Jawablah pertanyaan berikut dari teks ekstraksi di bawah.
(a) Menurut pemahaman Cerezo yang dikutip Ratna, label dipakai sebagai apa?
(b) Eklektisisme mengarah ke mana?
(c) Apa yang tidak ada di kampung Nadiya?
━━━ TEKS EKSTRAKSI
Hal yang terpenting bagi Ratna mengutip pemahaman Cerezo, label digunakan sebagai salah satu taktik kritis baru yang muncul dalam kerja-kerja riset yang tidak beroperasi pada kepentingan sepihak atau lembaga-lembaga terkait. Artinya  mempertemukan hubungan antara taktik artistik dengan ‘dokumen pertunjukan’—sebagai  praktik riset yang inovatif, eksperimental, dan spekulatif. Hal lainnya adalah; tidak terbatas; tergantung pada konten pekerjaan dan juga pada bentuk presentasinya, dan ini mesti disadari oleh Nadiya sebagai identifikasi dari satu perkembangan dewasa ini, bukan hanya mengikuti perkembangan tren—dan juga faktor ‘kebetulan’, yang seolah-olah semuanya datang seperti keajaiban, kami pun datang untuk ‘mengganggu’ pemahamannya untuk menguji dari validitas hasil risetnya.


Pernyataan kritis Ratna terhadap Nadiya atas ‘kerumitan’ ini, operasi ‘kebetulan’ seperti dirinya yang dialihkan menjadi sukarelawan desa yang bersifat independen, kemudian rekanan yang hendak berkolaborasi tentang label tersebut, tidak disadari bahwa apa yang sudah dialami tidak dapat didefinisikan secara artistik dari realitasnya. Karena seperti berada di luar tujuan operasinya. Karena itu, saya sangat meyakini bahwa Ratna jauh melampaui pikiran seorang aktivis perempuan, secara kognitif benar-benar diwujudkan sebagai suatu kecerdasan dalam pengelolaannya. 


Bukan hanya selesai pada pelisanan. Dan Ratna seperti lebih mengetahui maksud dari eksperimen sebagai inti dari proses sebuah artistik, yang dapat menjelaskan eklektisisme; sikap berfilsafat dengan mengambil teori yang sudah ada dan memilah mana yang disetujui dan mana yang tidak sehingga dapat selaras dengan semua teori itu.  Eklektisisme mengarah kepada sinkretisme, dan dalam menggabungkan ide-ide yang ada, kurang lebih untuk melihat konteks dan kesahihan ide, yang cenderung pikiran Nadiya dibebani ‘kerumitan’ permasalahan sosial dan tidak adanya ‘penggerak’ di kampungnya.
━━━━━━
━━━ ENTRI YANG DITAMPILKAN
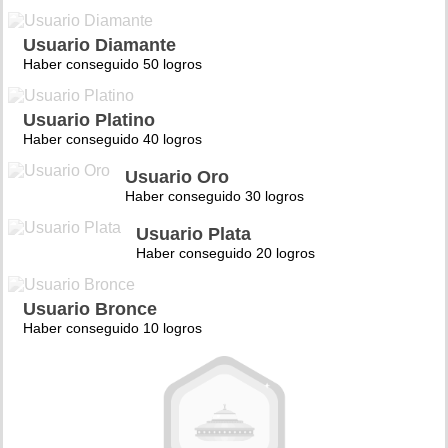
Usuario Diamante
Haber conseguido 50 logros
Usuario Platino
Haber conseguido 40 logros
Usuario Oro
Haber conseguido 30 logros
Usuario Plata
Haber conseguido 20 logros
Usuario Bronce
Haber conseguido 10 logros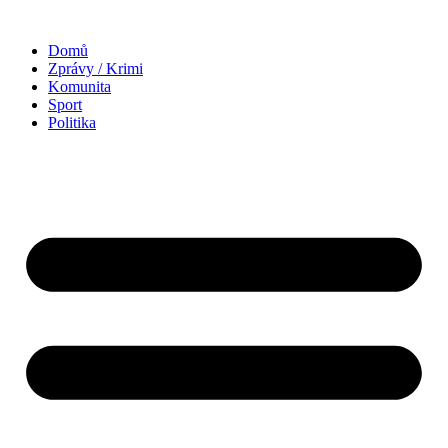
Domů
Zprávy / Krimi
Komunita
Sport
Politika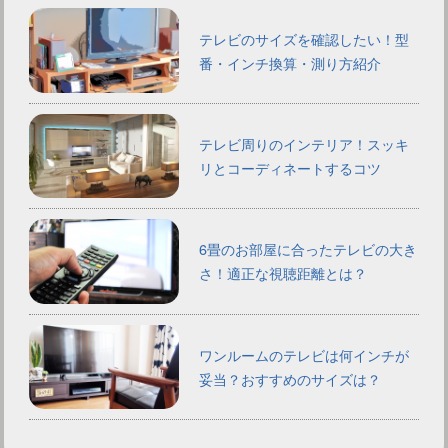
テレビのサイズを確認したい！型
番・インチ換算・測り方紹介
テレビ周りのインテリア！スッキ
リとコーディネートするコツ
6畳のお部屋に合ったテレビの大き
さ！適正な視聴距離とは？
ワンルームのテレビは何インチが
妥当？おすすめのサイズは？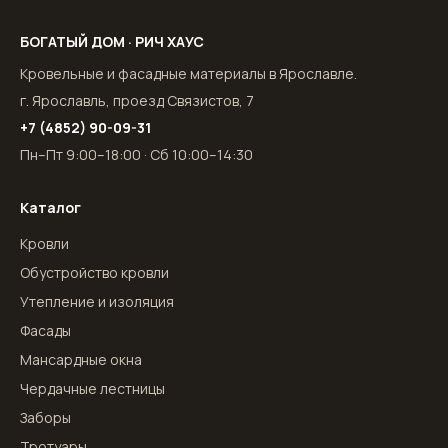
БОГАТЫЙ ДОМ · РИЧ ХАУС
Кровельные и фасадные материалы в Ярославле.
г. Ярославль, проезд Связистов, 7
+7 (4852) 90-09-31
Пн–Пт 9:00–18:00 · Сб 10:00–14:30
Каталог
Кровли
Обустройство кровли
Утепление и изоляция
Фасады
Мансардные окна
Чердачные лестницы
Заборы
Тротуары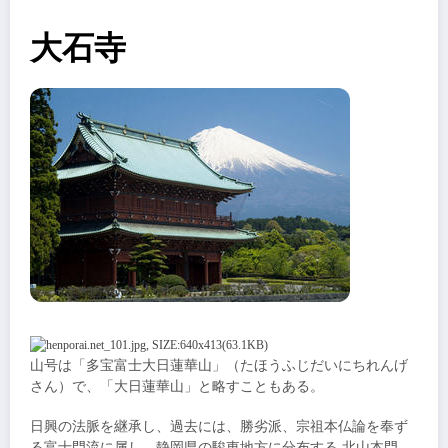
大石寺
山号は「多宝富士大日蓮華山」（たほうふじだいにちれんげ
さん）で、「大日蓮華山」と略すこともある。
日興の法脈を継承し、過去には、勝劣派、宗祖本仏論を奉ず
る富士門流に属し、静岡県の駿東地方に分布する 北山本門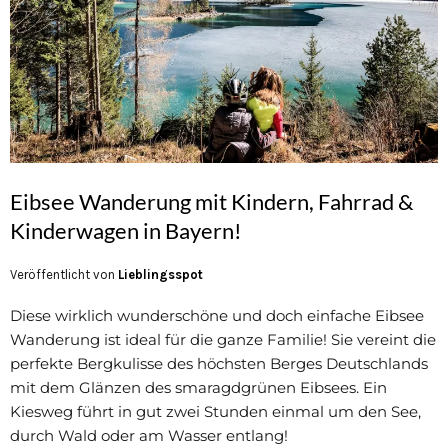
Eibsee Wanderung mit Kindern, Fahrrad &
Kinderwagen in Bayern!
Veröffentlicht von
Lieblingsspot
Diese wirklich wunderschöne und doch einfache Eibsee
Wanderung ist ideal für die ganze Familie! Sie vereint die
perfekte Bergkulisse des höchsten Berges Deutschlands
mit dem Glänzen des smaragdgrünen Eibsees. Ein
Kiesweg führt in gut zwei Stunden einmal um den See,
durch Wald oder am Wasser entlang!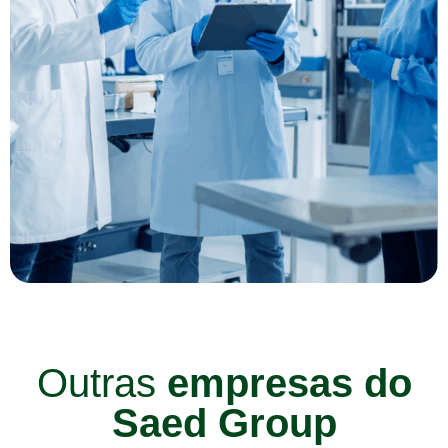
Outras
empresas do
Saed Group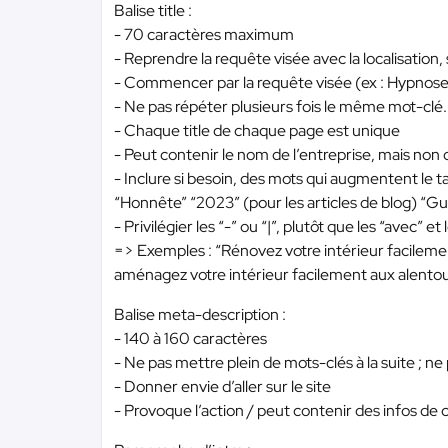
Balise title :
- 70 caractères maximum
- Reprendre la requête visée avec la localisation, 
- Commencer par la requête visée (ex : Hypnose
- Ne pas répéter plusieurs fois le même mot-clé.
- Chaque title de chaque page est unique
- Peut contenir le nom de l’entreprise, mais non 
- Inclure si besoin, des mots qui augmentent le ta
“Honnête” “2023” (pour les articles de blog) “Guid
- Privilégier les “-” ou “|”, plutôt que les “avec” et 
=> Exemples : “Rénovez votre intérieur facileme
aménagez votre intérieur facilement aux alentour
Balise meta-description :
- 140 à 160 caractères
- Ne pas mettre plein de mots-clés à la suite ; n
- Donner envie d’aller sur le site
- Provoque l’action / peut contenir des infos de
━━━━━━
### JAWABAN:
(a) Salah satu taktik kritis baru yang muncul dalam kerja-kerja riset yang tidak beroperasi pada kepentingan sepihak atau lembaga-lembaga terkait.
(b) Sinkretisme.
(c) ‘Penggerak’.